Additionally, the bill also establishes independent oversight of the health care industry by reorganizing the existing Division of Health Care Finance and Policy to become an independent state agency and serve as the designated health care data collection, dissemination and analysis agency of the Commonwealth.
To aid consumers in making health care purchasing decisions based on comparative cost, the bill requires health care payers to disclose up-front, through a toll-free number or a website, the total cost sharing a member will be liable for in receiving a specific service from a specific provider.
Current trends indicate the cost from preventable forms of chronic disease will reach $62 billion by the year 2023 which must be addressed in order to meet the long-term health care cost growth goals. The bill includes several wellness initiatives including $100 million over the next five years in community-based prevention, public health and wellness efforts, expanding an existing wellness incentive program for small businesses to provide a subsidy of up to 15 percent of premium costs and requiring the Department of Public Health to develop a “model” guide for wellness programs for businesses.

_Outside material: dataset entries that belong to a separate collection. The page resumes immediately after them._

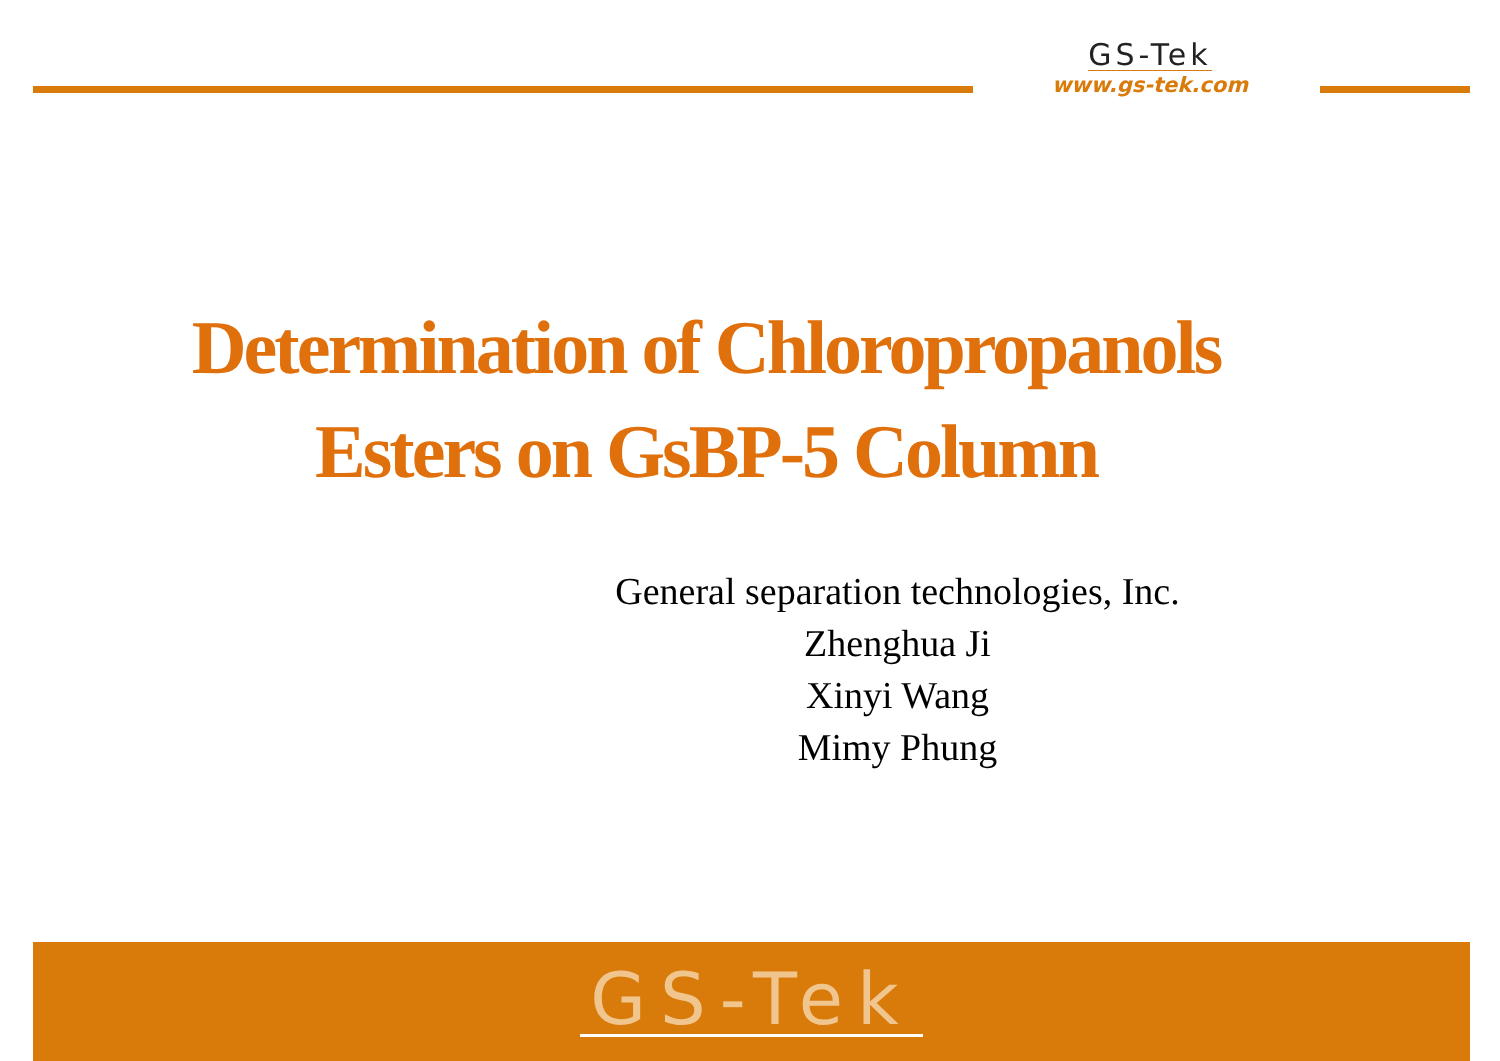GS-Tek
www.gs-tek.com
Determination of Chloropropanols
Esters on GsBP-5 Column
General separation technologies, Inc.
Zhenghua Ji
Xinyi Wang
Mimy Phung
GS-Tek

The Health Care Quality and Cost Containment bill of 2008 established Massachusetts as a national leader in the statewide adoption of electronic medical records. The bill passed today builds upon that legislation by dedicating $100 million in the next five years to accelerate and facilitate the ongoing statewide adoption of the interoperable electronic health records by the year 2015. It also establishes a Health Care Workforce Transformation Fund to invest in the training, education and skill development programs necessary to help workers succeed and flourish in the health care system of the future.
In addition, to reduce unnecessary litigation and malpractice claims costs, the bill creates a 180-day cooling off period while both sides try to negotiate a settlement, and it allows for providers to offer an apology to the patient.
The bill also does the following:
Expands the role of physician assistants and nurse practitioners to act as primary care providers in order to expand access to cost-effective care;
Expands an existing workforce loan forgiveness program to include behavior and mental health providers;
Requires the development of standard prior authorization forms, which would be available electronically, so that providers would use only one form for all payers;
Streamlines data reporting requirement by designating a single agency as the secure data repository for all health care information reported to and collected by the state;
Charges the Attorney General to monitor trends in the health care market including consolidation in the provider market in order to protect patient access and quality; and,
Develops a process to track price variation among different health care providers over time and establishes a Special Commission to determine and quantify the acceptable and unacceptable factors contributing to price variation among providers.
The bill will now go to the House of Representatives for further action.
Since passing the omnibus Health Care Reform Act of 2006, used as the model for national health care reform, the Massachusetts Senate has led reforms in 2008 enhancing primary care access and e-health initiatives and in 2010 helping individuals and small businesses reduce the costs of health insurance plans.